Movements transcend their origins, of course, but the strong religious heritage of this particular tradition has arguably, in conjunction with other factors (such as certain political preoccupations), tended to push it in directions that are not entirely compatible with the view of science and knowledge which I am putting here.
Of course, even understanding the basic meaning of a word or sentence can be seen to involve interpretation. Whenever you hear sounds or see strings of letters not as mere noises or marks, but as meaningful elements in a symbolic system, you could be said to be interpreting them. This applies to historical inquiry as much as to any other context, though the challenges of interpreting even the basic meaning of old texts and inscriptions are often very great. Similar challenges apply in an archaeological context, when the meaning or significance (functional, religious, aesthetic, etc.) of an object is being assessed. There is a huge difference between interpretation in this basic sense – which in relation to historical inquiry involves simply trying to understand the evidence in its own terms (i.e. as it relates to the world of which it was a part) – and speculating about its wider significance. Trying to understand the evidence in its own terms and in the context of its time can be seen as a broadly scientific or rigorous scholarly process. Interpreting its broader significance – such as might be attempted in the context of religious or Marxist hermeneutics, say – represents a different kind of activity altogether.
Understanding the evidence which has come down to us from a particular time and place is a holistic process. You immerse yourself in the available material. Inevitably, this involves the creation of ad hoc narratives of one kind or another. I am not saying that these ways of thinking are wrong, but simply that we need to be aware of our natural tendency to generate narratives and of the danger, in the context of science and rigorous scholarship, of projecting stories we invent onto the world we are seeking to understand.

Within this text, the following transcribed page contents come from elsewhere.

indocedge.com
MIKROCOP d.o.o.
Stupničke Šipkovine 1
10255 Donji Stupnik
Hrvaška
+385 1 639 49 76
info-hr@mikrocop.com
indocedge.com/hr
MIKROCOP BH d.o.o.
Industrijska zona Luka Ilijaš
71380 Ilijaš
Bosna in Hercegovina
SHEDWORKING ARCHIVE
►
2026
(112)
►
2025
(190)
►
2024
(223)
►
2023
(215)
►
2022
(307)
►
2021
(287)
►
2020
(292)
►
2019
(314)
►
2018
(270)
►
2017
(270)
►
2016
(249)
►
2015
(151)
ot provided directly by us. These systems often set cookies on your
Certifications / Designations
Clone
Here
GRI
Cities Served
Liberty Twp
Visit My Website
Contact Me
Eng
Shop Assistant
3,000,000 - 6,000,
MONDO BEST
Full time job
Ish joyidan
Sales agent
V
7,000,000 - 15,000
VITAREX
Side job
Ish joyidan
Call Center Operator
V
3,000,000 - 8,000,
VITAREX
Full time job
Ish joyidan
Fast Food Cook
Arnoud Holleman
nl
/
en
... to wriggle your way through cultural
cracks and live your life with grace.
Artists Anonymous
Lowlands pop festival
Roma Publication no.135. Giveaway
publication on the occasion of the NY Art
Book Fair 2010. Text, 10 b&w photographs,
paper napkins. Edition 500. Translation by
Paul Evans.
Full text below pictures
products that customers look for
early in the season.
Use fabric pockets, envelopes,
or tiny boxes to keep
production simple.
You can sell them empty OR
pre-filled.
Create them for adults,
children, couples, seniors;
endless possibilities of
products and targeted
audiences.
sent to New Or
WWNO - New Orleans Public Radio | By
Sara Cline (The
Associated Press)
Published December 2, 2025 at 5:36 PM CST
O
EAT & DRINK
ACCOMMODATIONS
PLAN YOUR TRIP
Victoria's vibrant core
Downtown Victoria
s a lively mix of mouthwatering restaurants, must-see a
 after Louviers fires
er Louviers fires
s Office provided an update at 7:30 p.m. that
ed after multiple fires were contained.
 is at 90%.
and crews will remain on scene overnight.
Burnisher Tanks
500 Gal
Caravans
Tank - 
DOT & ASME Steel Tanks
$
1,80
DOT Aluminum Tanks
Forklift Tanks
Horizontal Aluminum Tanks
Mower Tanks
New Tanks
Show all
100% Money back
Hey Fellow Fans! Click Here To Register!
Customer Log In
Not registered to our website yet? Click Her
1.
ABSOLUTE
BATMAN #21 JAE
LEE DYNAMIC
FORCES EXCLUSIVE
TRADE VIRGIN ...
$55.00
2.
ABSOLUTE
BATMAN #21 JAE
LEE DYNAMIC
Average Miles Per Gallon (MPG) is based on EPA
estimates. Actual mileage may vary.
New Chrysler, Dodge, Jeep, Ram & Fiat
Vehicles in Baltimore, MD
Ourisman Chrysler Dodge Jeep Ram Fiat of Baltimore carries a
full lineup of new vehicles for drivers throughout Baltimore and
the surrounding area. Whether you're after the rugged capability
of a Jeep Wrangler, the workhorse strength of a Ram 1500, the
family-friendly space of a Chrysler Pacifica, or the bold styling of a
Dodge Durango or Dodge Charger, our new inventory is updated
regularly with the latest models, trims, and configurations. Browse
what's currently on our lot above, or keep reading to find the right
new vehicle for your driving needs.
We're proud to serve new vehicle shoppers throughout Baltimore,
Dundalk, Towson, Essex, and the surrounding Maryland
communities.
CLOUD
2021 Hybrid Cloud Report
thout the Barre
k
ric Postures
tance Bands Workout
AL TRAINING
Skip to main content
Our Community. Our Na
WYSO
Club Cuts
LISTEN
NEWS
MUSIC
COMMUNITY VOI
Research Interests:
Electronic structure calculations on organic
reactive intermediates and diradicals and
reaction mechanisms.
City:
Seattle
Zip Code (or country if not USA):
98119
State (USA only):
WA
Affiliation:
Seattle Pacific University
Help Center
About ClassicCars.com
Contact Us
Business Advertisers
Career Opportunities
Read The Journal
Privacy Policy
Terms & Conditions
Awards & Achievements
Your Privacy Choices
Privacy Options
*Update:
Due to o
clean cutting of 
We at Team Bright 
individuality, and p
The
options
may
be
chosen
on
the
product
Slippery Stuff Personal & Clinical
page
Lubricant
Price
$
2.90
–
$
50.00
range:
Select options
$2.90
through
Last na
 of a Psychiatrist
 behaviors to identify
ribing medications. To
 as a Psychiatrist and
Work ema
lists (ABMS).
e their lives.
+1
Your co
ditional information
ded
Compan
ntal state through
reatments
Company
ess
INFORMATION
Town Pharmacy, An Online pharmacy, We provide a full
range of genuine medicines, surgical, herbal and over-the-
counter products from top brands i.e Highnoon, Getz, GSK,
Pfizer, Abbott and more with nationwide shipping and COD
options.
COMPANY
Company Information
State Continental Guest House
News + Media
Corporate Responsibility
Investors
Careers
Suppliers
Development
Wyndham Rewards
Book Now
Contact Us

Many forms of inquiry into the past can be seen to participate in a broadly scientific quest for knowledge and understanding. Other forms of inquiry – especially the more freewheeling and rhetorical approaches to human history that are associated with politically-engaged or religiously- or metaphysically-driven grand narratives or other approaches that concern themselves in a central way with current problems and preoccupations – are not usefully seen as constituting an integral part of this quest.
Some logical positivists (Otto Neurath, for example) promoted the notion of the unity of science, but it was never satisfactorily formulated, especially in respect of the human and social sciences. The word ‘consilience’ has long been used to refer to a looser, more informal version of this general idea.
It seems to me very plausible to see various forms of rigorous inquiry – some historically oriented, some not, and each with its own evolving methodology – as contributing to the building of a shared knowledge base. On this view, the components of the knowledge base must be open to being tested in various ways and from various directions. Strong conclusions require a concordance of evidence from unrelated sources.
This understanding of consilience is, I think, quite in line with traditional usage and with the views of the 19th-century polymath William Whewell who coined the term. E.O. Wilson is also known for promoting the concept but he goes well beyond Whewell’s more modest claims.